In ecological analysis of mortality data, an excess in Scotland existed in all deprivation categories from the most affluent to the most deprived, with differences in deprivation prevalence explaining less of the Scottish excess over time [1, 4]. However, the possibility remains that established risk factors may explain the "Scottish effect". Scotland's mortality excess compared to England and Wales was greatest in the most deprived areas suggesting that if there is a "Scottish effect" influencing Scotland's mortality excess, it does not apply evenly across Scotland's population [2]. Moreover, the Carstairs score fails to explain all the current variation in mortality between English regions [2]. There is also evidence that another deprivation index largely explains regional mortality variation in England [32].

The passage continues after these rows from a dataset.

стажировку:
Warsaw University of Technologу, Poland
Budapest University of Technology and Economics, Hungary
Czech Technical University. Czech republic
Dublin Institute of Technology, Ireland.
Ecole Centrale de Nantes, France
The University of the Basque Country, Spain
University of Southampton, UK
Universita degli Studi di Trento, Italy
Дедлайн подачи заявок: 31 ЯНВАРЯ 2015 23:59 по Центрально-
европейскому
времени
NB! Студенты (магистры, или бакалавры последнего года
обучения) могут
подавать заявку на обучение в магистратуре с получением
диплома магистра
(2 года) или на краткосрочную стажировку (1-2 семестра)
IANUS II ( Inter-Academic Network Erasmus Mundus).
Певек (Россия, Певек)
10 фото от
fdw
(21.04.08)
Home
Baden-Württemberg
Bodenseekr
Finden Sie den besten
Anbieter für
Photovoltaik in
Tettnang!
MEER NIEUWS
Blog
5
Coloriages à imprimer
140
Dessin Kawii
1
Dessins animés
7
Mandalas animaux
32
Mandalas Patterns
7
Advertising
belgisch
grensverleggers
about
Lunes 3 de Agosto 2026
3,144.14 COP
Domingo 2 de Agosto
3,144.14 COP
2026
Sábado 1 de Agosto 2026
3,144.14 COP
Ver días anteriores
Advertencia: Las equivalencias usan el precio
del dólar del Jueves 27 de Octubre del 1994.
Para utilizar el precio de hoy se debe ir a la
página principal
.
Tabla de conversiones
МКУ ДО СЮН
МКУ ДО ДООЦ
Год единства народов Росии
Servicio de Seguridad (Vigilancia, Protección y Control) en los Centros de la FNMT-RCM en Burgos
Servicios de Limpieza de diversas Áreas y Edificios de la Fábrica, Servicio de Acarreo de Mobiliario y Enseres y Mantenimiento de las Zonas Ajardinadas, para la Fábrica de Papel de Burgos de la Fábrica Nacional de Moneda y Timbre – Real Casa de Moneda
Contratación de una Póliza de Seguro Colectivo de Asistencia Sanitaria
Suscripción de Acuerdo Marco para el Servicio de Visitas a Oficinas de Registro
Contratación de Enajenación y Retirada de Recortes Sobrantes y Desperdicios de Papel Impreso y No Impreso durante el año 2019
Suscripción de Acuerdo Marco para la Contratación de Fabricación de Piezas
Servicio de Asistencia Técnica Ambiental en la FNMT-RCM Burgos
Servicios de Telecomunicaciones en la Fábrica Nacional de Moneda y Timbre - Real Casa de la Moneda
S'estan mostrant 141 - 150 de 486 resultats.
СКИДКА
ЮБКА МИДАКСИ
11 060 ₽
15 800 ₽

Future analysis should also explore cause specific mortality as well as all cause mortality as Scotland's comparative position in Western Europe varies by disease type [2]. For example, Mitchell et al. explored ischemic heart disease prevalence as Scotland's record is particularly poor for this disease [5].
Strengths and limitations
To the best of the author's knowledge, this is the first study to compare rates of self reported general health and limiting illness in Scotland and England using individual, rather than ecological, census data. The individual SAR provided a large random sample of a whole population survey. Importantly, it allowed not just the exploration of between country of residence differences but also allowed account to be taken of country of birth.
Of course, using country of birth was a crude way to identify inter-country migration (for example, no information was available on when a person moved or why). The census does record the address of individuals who moved in the last year, however the level of inter country migration in one year was, relatively, small. As this study was cross-sectional it was not possible to explore issues of causality in this sample.